Identification of Periostin as a Potential Biomarker in Gliomas by Database Mining

Abstract Introduction Bioinformatics analysis integrating microenvironmental factors and single cell analysis, segregated the glioblastoma (GBM) subtype into three subtypes: proneural, classical and mesenchymal. Mesenchymal GBM tends to have the worst survival rate, but benefits from aggressive treatment protocols. Therefore, it is clinically meaningful to identify relevant biomarkers to distinguish the mesenchymal subtype. Moreover, in developing nations with limited resources, rigorous examinations are costly and inefficient for patient care. Methods In this study, we analyzed The Cancer Genome Atlas-Glioblastoma (TCGA-GBM) and The Cancer Genome Atlas-Low Grade Glioma (TCGA-LGG) Ribonucleic Acid sequencing (RNAseq) cohorts and confirmed that the mesenchymal subtype was associated with the worst prognosis.

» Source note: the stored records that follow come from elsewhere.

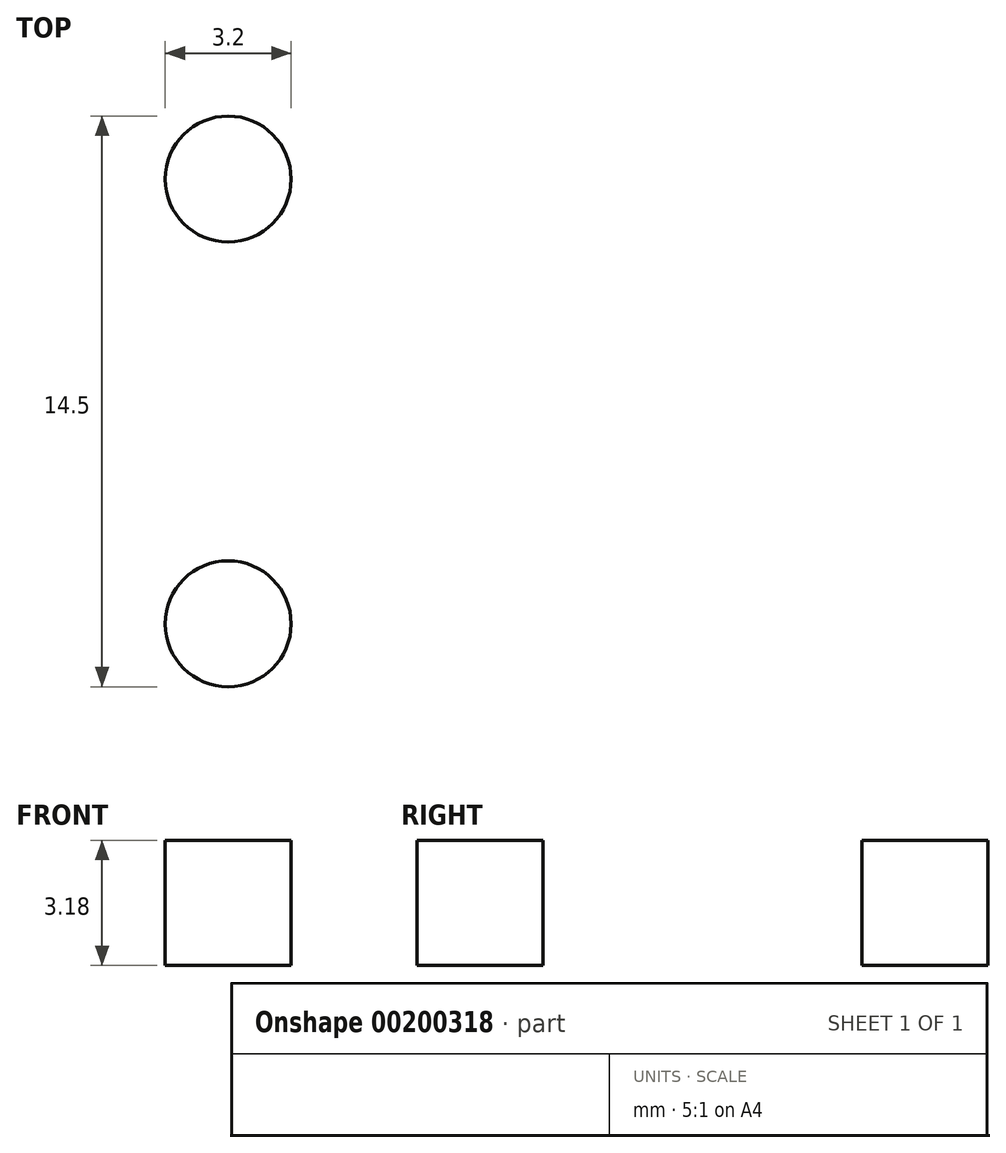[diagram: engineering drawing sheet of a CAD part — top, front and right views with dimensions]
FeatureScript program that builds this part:
annotation { "Feature Type Name" : "Feature", "Feature Type Description" : "" }
export const myFeature = defineFeature(function(context is Context, id is Id, definition is map)
    precondition{}
    {
        {
            var Q0;
            Q0=qCreatedBy(makeId("Top.planeOp"),FACE);
            var sketch = newSketch(context, id + "F0", { "sketchPlane" : qUnion([Q0])});
            skLineSegment(sketch, "E0.bottom", {"start": v(-57, -18.18) * mm, "end": v(57, -18.18) * mm});
            skLineSegment(sketch, "E0.top", {"start": v(-57, 18.18) * mm, "end": v(57, 18.18) * mm});
            skLineSegment(sketch, "E0.left", {"start": v(-57, -18.18) * mm, "end": v(-57, 18.18) * mm});
            skLineSegment(sketch, "E0.right", {"start": v(57, -18.18) * mm, "end": v(57, 18.18) * mm});
            skPoint(sketch, "E0.middle", {"position": v(0, 0) * mm});
            skSolve(sketch);
        }
        {
            var Q0;
            Q0=makeQuery(id+"F0.imprint","IMPRINT",FACE,{"disambiguationData":[TD([[makeQuery(id+"F0.imprint","IMPRINT",EDGE,{"derivedFrom":sQuery(id+"F0.wireOp",EDGE,"E0.bottom")}),1.0]])]});
            extrude(context, id + "F1", {"entities" : qUnion([Q0]), "depth" : 3.17 * mm});
        }
        {
            var Q0;
            Q0=makeQuery(id+"F1.opExtrude","CAP_FACE",FACE,{"disambiguationData":[OSD([sQuery(id+"F0.wireOp",EDGE,"E0.bottom"),sQuery(id+"F0.wireOp",EDGE,"E0.top"),sQuery(id+"F0.wireOp",EDGE,"E0.left"),sQuery(id+"F0.wireOp",EDGE,"E0.right")])],"isStart":false});
            var sketch = newSketch(context, id + "F2", { "sketchPlane" : qUnion([Q0])});
            skLineSegment(sketch, "E1.bottom", {"start": v(-57, 18.18) * mm, "end": v(-47.65, 18.18) * mm, "construction": true});
            skLineSegment(sketch, "E1.top", {"start": v(-57, 5.65) * mm, "end": v(-47.65, 5.65) * mm, "construction": true});
            skLineSegment(sketch, "E1.left", {"start": v(-57, 18.18) * mm, "end": v(-57, 5.65) * mm, "construction": true});
            skLineSegment(sketch, "E1.right", {"start": v(-47.65, 18.18) * mm, "end": v(-47.65, 5.65) * mm, "construction": true});
            skCircle(sketch, "E2", {"center": v(-47.65, 5.65) * mm, "radius": 1.6 * mm});
            skCircle(sketch, "E3.MirrorC", {"center": v(47.65, 5.65) * mm, "radius": 1.6 * mm});
            skLineSegment(sketch, "E4.bottom", {"start": v(-57, -18.18) * mm, "end": v(-47.65, -18.18) * mm, "construction": true});
            skLineSegment(sketch, "E4.top", {"start": v(-57, -5.65) * mm, "end": v(-47.65, -5.65) * mm, "construction": true});
            skLineSegment(sketch, "E4.left", {"start": v(-57, -18.18) * mm, "end": v(-57, -5.65) * mm, "construction": true});
            skLineSegment(sketch, "E4.right", {"start": v(-47.65, -18.18) * mm, "end": v(-47.65, -5.65) * mm, "construction": true});
            skCircle(sketch, "E5", {"center": v(-47.65, -5.65) * mm, "radius": 1.6 * mm});
            skCircle(sketch, "E6.MirrorC", {"center": v(47.65, -5.65) * mm, "radius": 1.6 * mm});
            skSolve(sketch);
        }
        {
            var Q0;
            Q0=makeQuery(id+"F2.imprint","IMPRINT",FACE,{"disambiguationData":[TD([[makeQuery(id+"F2.imprint","IMPRINT",EDGE,{"derivedFrom":sQuery(id+"F2.wireOp",EDGE,"E2")}),1.0]])]});
            var Q1;
            Q1=makeQuery(id+"F2.imprint","IMPRINT",FACE,{"disambiguationData":[TD([[makeQuery(id+"F2.imprint","IMPRINT",EDGE,{"derivedFrom":sQuery(id+"F2.wireOp",EDGE,"E5")}),1.0]])]});
            var Q2;
            Q2=makeQuery(id+"F2.imprint","IMPRINT",FACE,{"disambiguationData":[TD([[makeQuery(id+"F2.imprint","IMPRINT",EDGE,{"derivedFrom":sQuery(id+"F2.wireOp",EDGE,"E6.MirrorC")}),-1.0]])]});
            var Q3;
            Q3=makeQuery(id+"F2.imprint","IMPRINT",FACE,{"disambiguationData":[TD([[makeQuery(id+"F2.imprint","IMPRINT",EDGE,{"derivedFrom":sQuery(id+"F2.wireOp",EDGE,"E3.MirrorC")}),-1.0]])]});
            extrude(context, id + "F3", {"entities" : qUnion([Q0, Q1, Q2, Q3]), "operationType" : NewBodyOperationType.REMOVE, "oppositeDirection" : true, "depth" : 25 * mm});
        }
    });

Results We identified periostin (POSTN) as a mesenchymal subtype biomarker with prognostic value across histological grades, and confirmed the reliability of POSTN by gene-expression meta-analysis combining TCGA, Chinese Glioma Genome Atlas (CGGA) and REpository for Molecular BRAin Neoplasia DaTa (REMBRANDT) GBM cohorts (HR = 1.71 (1.47-2.07), n =693) and LGG cohorts (HR = 2.55 (1.61-4.05), n=1226). Conclusions In summary, by using available online glioma databases, our study provided an insight into the expression of POSTN as an independent predictor for glioma patients (GBM and LGG) and could be useful for diagnostic simplification to identify high-risk groups.